*HOW TO COMPLETE THIS TASK*:
Put every line of the entries below into a Markdown table with the columns "Row" and "Line", numbering the rows in order and skipping blank lines.

*TASK INPUTS*:
§
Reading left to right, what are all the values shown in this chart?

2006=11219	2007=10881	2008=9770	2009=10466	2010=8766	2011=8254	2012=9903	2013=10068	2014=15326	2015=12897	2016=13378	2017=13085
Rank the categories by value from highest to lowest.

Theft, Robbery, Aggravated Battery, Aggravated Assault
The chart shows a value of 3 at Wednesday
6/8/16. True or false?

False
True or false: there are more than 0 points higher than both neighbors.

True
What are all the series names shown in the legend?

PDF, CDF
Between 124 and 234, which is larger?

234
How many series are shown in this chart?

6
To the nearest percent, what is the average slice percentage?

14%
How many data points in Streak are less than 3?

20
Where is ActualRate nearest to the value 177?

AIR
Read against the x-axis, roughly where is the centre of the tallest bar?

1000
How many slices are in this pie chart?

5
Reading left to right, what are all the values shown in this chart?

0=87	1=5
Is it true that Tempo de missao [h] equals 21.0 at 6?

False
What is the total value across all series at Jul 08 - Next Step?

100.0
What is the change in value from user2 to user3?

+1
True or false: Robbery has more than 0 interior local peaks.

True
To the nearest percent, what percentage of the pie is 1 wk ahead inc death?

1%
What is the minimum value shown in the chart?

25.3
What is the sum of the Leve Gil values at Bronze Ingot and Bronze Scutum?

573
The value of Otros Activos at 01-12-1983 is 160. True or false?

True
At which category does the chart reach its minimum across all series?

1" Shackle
§
*WRITTEN REPLY*:
| Row | Line |
|---|---|
| 1 | Reading left to right, what are all the values shown in this chart? |
| 2 | 2006=11219	2007=10881	2008=9770	2009=10466	2010=8766	2011=8254	2012=9903	2013=10068	2014=15326	2015=12897	2016=13378	2017=13085 |
| 3 | Rank the categories by value from highest to lowest. |
| 4 | Theft, Robbery, Aggravated Battery, Aggravated Assault |
| 5 | The chart shows a value of 3 at Wednesday |
| 6 | 6/8/16. True or false? |
| 7 | False |
| 8 | True or false: there are more than 0 points higher than both neighbors. |
| 9 | True |
| 10 | What are all the series names shown in the legend? |
| 11 | PDF, CDF |
| 12 | Between 124 and 234, which is larger? |
| 13 | 234 |
| 14 | How many series are shown in this chart? |
| 15 | 6 |
| 16 | To the nearest percent, what is the average slice percentage? |
| 17 | 14% |
| 18 | How many data points in Streak are less than 3? |
| 19 | 20 |
| 20 | Where is ActualRate nearest to the value 177? |
| 21 | AIR |
| 22 | Read against the x-axis, roughly where is the centre of the tallest bar? |
| 23 | 1000 |
| 24 | How many slices are in this pie chart? |
| 25 | 5 |
| 26 | Reading left to right, what are all the values shown in this chart? |
| 27 | 0=87	1=5 |
| 28 | Is it true that Tempo de missao [h] equals 21.0 at 6? |
| 29 | False |
| 30 | What is the total value across all series at Jul 08 - Next Step? |
| 31 | 100.0 |
| 32 | What is the change in value from user2 to user3? |
| 33 | +1 |
| 34 | True or false: Robbery has more than 0 interior local peaks. |
| 35 | True |
| 36 | To the nearest percent, what percentage of the pie is 1 wk ahead inc death? |
| 37 | 1% |
| 38 | What is the minimum value shown in the chart? |
| 39 | 25.3 |
| 40 | What is the sum of the Leve Gil values at Bronze Ingot and Bronze Scutum? |
| 41 | 573 |
| 42 | The value of Otros Activos at 01-12-1983 is 160. True or false? |
| 43 | True |
| 44 | At which category does the chart reach its minimum across all series? |
| 45 | 1" Shackle |